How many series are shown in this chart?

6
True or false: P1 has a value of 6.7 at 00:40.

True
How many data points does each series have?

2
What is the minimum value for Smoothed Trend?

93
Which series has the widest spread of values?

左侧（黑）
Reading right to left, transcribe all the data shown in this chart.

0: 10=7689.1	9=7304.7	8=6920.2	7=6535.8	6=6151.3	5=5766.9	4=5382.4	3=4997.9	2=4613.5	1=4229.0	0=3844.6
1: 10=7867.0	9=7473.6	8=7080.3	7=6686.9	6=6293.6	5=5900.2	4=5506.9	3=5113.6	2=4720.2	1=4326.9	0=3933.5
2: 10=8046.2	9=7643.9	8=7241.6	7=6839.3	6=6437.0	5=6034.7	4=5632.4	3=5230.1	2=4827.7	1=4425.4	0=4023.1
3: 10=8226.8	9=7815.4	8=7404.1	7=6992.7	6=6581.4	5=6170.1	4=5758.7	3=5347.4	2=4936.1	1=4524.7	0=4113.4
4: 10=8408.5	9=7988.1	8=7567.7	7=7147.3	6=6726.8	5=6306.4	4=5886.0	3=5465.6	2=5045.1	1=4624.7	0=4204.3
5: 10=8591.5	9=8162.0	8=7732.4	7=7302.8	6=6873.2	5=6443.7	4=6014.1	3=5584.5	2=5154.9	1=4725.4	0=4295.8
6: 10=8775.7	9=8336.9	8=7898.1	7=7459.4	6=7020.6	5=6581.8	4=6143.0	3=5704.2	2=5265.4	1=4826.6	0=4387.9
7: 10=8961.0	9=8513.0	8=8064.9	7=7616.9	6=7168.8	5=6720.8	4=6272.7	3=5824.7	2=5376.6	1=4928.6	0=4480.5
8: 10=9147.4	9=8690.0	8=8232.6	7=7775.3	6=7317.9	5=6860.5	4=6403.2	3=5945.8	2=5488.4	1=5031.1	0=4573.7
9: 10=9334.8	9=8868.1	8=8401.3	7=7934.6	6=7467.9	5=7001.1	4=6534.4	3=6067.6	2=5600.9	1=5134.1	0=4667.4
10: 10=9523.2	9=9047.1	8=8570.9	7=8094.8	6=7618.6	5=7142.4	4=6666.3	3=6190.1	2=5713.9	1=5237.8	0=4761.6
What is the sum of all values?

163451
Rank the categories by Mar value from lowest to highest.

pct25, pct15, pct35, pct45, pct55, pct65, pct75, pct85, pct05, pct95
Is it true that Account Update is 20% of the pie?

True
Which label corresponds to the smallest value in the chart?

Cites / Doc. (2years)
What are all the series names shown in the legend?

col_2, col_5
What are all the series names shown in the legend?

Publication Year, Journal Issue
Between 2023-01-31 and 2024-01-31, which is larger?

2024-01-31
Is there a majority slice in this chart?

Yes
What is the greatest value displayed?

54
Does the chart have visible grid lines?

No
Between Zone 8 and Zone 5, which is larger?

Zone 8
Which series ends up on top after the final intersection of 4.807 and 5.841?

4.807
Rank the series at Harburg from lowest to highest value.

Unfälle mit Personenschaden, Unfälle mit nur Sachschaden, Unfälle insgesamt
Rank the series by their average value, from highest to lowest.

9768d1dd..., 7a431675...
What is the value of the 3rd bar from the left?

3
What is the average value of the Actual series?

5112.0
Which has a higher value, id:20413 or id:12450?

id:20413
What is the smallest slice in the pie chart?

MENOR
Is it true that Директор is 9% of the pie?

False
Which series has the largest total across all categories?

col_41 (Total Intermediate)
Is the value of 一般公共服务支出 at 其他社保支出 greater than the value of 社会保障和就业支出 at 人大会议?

=== Work request ===
Reproduce every item above verbatim, with no alteration.

=== Solution ===
How many series are shown in this chart?

6
True or false: P1 has a value of 6.7 at 00:40.

True
How many data points does each series have?

2
What is the minimum value for Smoothed Trend?

93
Which series has the widest spread of values?

左侧（黑）
Reading right to left, transcribe all the data shown in this chart.

0: 10=7689.1	9=7304.7	8=6920.2	7=6535.8	6=6151.3	5=5766.9	4=5382.4	3=4997.9	2=4613.5	1=4229.0	0=3844.6
1: 10=7867.0	9=7473.6	8=7080.3	7=6686.9	6=6293.6	5=5900.2	4=5506.9	3=5113.6	2=4720.2	1=4326.9	0=3933.5
2: 10=8046.2	9=7643.9	8=7241.6	7=6839.3	6=6437.0	5=6034.7	4=5632.4	3=5230.1	2=4827.7	1=4425.4	0=4023.1
3: 10=8226.8	9=7815.4	8=7404.1	7=6992.7	6=6581.4	5=6170.1	4=5758.7	3=5347.4	2=4936.1	1=4524.7	0=4113.4
4: 10=8408.5	9=7988.1	8=7567.7	7=7147.3	6=6726.8	5=6306.4	4=5886.0	3=5465.6	2=5045.1	1=4624.7	0=4204.3
5: 10=8591.5	9=8162.0	8=7732.4	7=7302.8	6=6873.2	5=6443.7	4=6014.1	3=5584.5	2=5154.9	1=4725.4	0=4295.8
6: 10=8775.7	9=8336.9	8=7898.1	7=7459.4	6=7020.6	5=6581.8	4=6143.0	3=5704.2	2=5265.4	1=4826.6	0=4387.9
7: 10=8961.0	9=8513.0	8=8064.9	7=7616.9	6=7168.8	5=6720.8	4=6272.7	3=5824.7	2=5376.6	1=4928.6	0=4480.5
8: 10=9147.4	9=8690.0	8=8232.6	7=7775.3	6=7317.9	5=6860.5	4=6403.2	3=5945.8	2=5488.4	1=5031.1	0=4573.7
9: 10=9334.8	9=8868.1	8=8401.3	7=7934.6	6=7467.9	5=7001.1	4=6534.4	3=6067.6	2=5600.9	1=5134.1	0=4667.4
10: 10=9523.2	9=9047.1	8=8570.9	7=8094.8	6=7618.6	5=7142.4	4=6666.3	3=6190.1	2=5713.9	1=5237.8	0=4761.6
What is the sum of all values?

163451
Rank the categories by Mar value from lowest to highest.

pct25, pct15, pct35, pct45, pct55, pct65, pct75, pct85, pct05, pct95
Is it true that Account Update is 20% of the pie?

True
Which label corresponds to the smallest value in the chart?

Cites / Doc. (2years)
What are all the series names shown in the legend?

col_2, col_5
What are all the series names shown in the legend?

Publication Year, Journal Issue
Between 2023-01-31 and 2024-01-31, which is larger?

2024-01-31
Is there a majority slice in this chart?

Yes
What is the greatest value displayed?

54
Does the chart have visible grid lines?

No
Between Zone 8 and Zone 5, which is larger?

Zone 8
Which series ends up on top after the final intersection of 4.807 and 5.841?

4.807
Rank the series at Harburg from lowest to highest value.

Unfälle mit Personenschaden, Unfälle mit nur Sachschaden, Unfälle insgesamt
Rank the series by their average value, from highest to lowest.

9768d1dd..., 7a431675...
What is the value of the 3rd bar from the left?

3
What is the average value of the Actual series?

5112.0
Which has a higher value, id:20413 or id:12450?

id:20413
What is the smallest slice in the pie chart?

MENOR
Is it true that Директор is 9% of the pie?

False
Which series has the largest total across all categories?

col_41 (Total Intermediate)
Is the value of 一般公共服务支出 at 其他社保支出 greater than the value of 社会保障和就业支出 at 人大会议?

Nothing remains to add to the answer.